The little group of men around the dead man dropped into silence. The correspondent was sitting down scribbling off a telegram to file at the station.
But he said nothing about the red mark on Stephen Laird’s forehead, because no one had thought to mention it.
That mark was scarcely noticeable now. It was nothing more than a faint blur.
Living, the red mark on Laird’s forehead had impressed three men: the porter, the conductor, and the brakeman.
Now that Laird was dead, the mark was dying, too, as though it were connected with his soul, rather than with his body. In the excitement, the mark was forgotten.
The porter had been sent back to his car. All that the newspapers and the authorities were told was that a man had been found stabbed on the observation platform; a fragment of blotter had been found beside him; he had uttered certain vague words and letters before his death; and a letter which he had written had been stolen.
But of all the details marking the murder of Stephen Laird, that vanished crimson mark was most significant. For it was that sign that brought him to his doom!
That spot that shone like blood was the mark of death! Now, death had struck; and its mark — no longer needed — was gone!
CHAPTER II
THE FACE FROM THE DARK
SEVERAL days had passed since the strange death of Stephen Laird, passenger on the Mountain Limited. The case had created a wide sensation at first. Now, with no solution toward the mystery, it had dropped into prompt oblivion.
It was evening, in San Francisco. A tall, well-dressed man entered the lobby of the Aldebaran Hotel, carrying a light suitcase. He stepped up to the desk to register. The clerk noted the name which the writer fashioned in a clear, sweeping hand.
The new guest’s name was Henry Arnaud.
“What kind of a room would you like, Mr. Arnaud?” questioned the clerk.
“I should prefer one on the top floor,” was the reply.
The clerk looked over the list of vacant rooms. The Aldebaran was a second-rate hostelry, and was never filled with guests. But due to its location on one of the noisy streets that angle northward from Market, the rooms on the upper floors were always occupied. At present, there was just one vacancy on the eighth floor, the highest story in the house. The clerk passed it by.
“I can give you something on the seventh—”
“No,” said Arnaud, shaking his head emphatically. “I want to be as high up as possible. If I can’t get a room on the top floor, I shall go somewhere else.”

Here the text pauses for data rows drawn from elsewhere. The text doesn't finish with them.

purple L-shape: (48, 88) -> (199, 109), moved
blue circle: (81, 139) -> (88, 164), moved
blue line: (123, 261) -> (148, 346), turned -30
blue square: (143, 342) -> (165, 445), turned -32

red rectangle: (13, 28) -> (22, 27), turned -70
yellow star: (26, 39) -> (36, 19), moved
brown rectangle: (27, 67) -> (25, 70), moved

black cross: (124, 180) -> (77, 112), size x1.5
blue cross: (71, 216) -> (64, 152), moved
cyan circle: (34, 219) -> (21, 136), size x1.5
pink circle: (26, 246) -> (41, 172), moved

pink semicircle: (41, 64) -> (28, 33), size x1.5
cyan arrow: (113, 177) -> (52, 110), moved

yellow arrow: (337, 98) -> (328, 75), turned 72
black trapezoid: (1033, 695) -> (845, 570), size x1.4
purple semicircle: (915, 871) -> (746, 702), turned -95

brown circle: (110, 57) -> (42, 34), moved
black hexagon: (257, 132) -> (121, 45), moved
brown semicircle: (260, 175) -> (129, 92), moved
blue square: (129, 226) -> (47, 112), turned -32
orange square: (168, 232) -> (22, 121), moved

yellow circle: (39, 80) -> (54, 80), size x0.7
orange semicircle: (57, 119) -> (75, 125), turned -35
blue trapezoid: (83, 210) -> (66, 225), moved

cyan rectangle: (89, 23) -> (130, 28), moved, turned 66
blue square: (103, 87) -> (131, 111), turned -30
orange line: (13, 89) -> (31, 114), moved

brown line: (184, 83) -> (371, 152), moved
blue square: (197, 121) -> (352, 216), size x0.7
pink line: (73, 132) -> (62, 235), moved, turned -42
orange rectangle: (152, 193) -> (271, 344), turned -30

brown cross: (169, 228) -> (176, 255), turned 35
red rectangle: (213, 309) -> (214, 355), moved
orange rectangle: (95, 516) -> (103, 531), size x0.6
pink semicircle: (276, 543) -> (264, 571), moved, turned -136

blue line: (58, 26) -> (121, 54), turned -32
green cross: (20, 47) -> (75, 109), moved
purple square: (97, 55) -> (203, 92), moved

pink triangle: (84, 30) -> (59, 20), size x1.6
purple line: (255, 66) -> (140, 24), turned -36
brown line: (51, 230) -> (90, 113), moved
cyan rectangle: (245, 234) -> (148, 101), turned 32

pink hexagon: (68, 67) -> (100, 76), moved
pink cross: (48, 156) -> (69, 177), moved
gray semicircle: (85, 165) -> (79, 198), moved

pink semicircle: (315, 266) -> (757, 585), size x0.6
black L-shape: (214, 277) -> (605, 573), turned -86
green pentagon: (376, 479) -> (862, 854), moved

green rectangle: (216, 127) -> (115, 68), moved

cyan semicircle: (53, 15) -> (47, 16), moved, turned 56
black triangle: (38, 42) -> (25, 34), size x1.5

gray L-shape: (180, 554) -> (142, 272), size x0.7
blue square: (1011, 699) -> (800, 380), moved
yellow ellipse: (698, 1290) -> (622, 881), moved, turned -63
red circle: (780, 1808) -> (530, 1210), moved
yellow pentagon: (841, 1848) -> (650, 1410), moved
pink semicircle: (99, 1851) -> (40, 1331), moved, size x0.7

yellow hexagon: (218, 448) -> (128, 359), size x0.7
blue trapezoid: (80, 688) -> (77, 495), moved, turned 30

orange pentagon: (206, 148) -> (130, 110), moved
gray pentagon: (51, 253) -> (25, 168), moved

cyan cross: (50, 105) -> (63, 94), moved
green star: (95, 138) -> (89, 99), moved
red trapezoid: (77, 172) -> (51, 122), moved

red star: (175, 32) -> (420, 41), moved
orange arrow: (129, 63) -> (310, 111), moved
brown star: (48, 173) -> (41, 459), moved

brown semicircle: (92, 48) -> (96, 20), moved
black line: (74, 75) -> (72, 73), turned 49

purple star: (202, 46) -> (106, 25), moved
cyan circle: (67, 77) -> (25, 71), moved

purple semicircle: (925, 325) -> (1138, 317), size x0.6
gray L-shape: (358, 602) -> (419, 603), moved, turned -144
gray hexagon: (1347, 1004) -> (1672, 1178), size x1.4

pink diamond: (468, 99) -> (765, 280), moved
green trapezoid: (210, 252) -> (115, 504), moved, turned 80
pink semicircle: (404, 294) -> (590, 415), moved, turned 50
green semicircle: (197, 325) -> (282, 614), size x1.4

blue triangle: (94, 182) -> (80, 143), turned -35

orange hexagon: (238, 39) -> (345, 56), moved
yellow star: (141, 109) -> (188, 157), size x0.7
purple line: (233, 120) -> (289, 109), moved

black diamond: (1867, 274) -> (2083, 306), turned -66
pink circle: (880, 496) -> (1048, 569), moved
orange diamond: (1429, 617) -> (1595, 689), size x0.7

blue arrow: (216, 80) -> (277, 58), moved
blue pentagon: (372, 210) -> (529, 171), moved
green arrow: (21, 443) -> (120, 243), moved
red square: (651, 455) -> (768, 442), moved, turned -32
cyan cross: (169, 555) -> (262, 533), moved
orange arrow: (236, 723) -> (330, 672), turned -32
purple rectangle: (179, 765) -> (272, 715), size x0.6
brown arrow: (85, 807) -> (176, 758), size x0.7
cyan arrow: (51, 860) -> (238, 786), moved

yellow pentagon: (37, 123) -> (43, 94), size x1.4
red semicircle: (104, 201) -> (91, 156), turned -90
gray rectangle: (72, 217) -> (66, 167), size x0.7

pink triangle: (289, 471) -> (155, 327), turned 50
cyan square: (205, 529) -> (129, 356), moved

“Wait a moment!” The clerk pretended to make a sudden discovery. “Here you are, sir — Room 806. A very nice room, Mr. Arnaud.”
The guest seemed highly pleased, and turned his bag over to the waiting bell boy. The clerk called out the number of the room, and Henry Arnaud started to the elevator. The clerk shrugged his shoulders.
There was a very definite reason why Room 806 was vacant. Until a few nights ago, it had been occupied by Stephen Laird. That guest had left the Aldebaran one evening to take the Mountain Limited for Chicago.
The police at Truckee had discovered an envelope in Laird’s pocket, marked with the number of the room and the name of the hotel at which he had stopped in San Francisco.
So, on the following morning, the police of the coast city had called at the Aldebaran to search the room for clews that might lead to a solution of the murder of Stephen Laird. The room had been bare of evidence, and the clerk had been instructed to keep it vacant for a few days.